(RECORDS FOR THE EXERCISE):
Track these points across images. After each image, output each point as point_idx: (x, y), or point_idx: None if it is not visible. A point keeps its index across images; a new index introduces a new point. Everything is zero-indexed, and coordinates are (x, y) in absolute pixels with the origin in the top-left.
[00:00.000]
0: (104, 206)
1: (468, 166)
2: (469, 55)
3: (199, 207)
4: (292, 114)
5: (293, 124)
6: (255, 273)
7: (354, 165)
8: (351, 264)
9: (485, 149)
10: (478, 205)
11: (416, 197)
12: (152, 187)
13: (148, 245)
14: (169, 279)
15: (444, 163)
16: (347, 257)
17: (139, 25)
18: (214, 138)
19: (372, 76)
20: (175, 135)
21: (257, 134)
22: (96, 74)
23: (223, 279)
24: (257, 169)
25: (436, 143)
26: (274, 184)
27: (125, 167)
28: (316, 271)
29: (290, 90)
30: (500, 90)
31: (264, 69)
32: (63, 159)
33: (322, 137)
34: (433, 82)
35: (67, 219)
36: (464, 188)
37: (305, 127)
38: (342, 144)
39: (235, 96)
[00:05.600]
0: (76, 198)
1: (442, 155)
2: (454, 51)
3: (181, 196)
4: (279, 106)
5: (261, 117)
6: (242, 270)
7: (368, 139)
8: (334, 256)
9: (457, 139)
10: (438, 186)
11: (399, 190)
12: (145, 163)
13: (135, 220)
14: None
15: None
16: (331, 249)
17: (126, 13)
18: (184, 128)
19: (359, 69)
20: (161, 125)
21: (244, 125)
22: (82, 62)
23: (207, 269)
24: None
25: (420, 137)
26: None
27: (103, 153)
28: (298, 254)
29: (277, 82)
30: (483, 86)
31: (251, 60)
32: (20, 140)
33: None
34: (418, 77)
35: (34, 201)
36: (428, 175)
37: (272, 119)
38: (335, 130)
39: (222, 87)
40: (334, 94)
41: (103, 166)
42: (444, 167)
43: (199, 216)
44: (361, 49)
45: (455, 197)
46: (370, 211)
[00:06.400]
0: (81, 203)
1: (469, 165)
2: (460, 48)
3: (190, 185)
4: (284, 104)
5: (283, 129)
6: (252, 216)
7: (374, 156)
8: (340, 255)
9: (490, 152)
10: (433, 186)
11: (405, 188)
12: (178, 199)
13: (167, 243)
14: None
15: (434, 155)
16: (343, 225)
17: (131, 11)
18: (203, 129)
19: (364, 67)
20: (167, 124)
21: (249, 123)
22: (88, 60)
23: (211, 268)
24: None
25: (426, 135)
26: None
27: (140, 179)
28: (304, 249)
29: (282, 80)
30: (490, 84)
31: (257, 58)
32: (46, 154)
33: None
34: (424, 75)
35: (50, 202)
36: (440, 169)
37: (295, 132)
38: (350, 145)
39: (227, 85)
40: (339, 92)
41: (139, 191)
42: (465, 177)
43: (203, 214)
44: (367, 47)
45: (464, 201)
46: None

(EXERCISE BRIEF): What you should output is every line of the records above, from the first through the line containing "1: (468, 166)", unchanged.

(RESULT):
Track these points across images. After each image, output each point as point_idx: (x, y), or point_idx: None if it is not visible. A point keeps its index across images; a new index introduces a new point. Everything is zero-indexed, and coordinates are (x, y) in absolute pixels with the origin in the top-left.
[00:00.000]
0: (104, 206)
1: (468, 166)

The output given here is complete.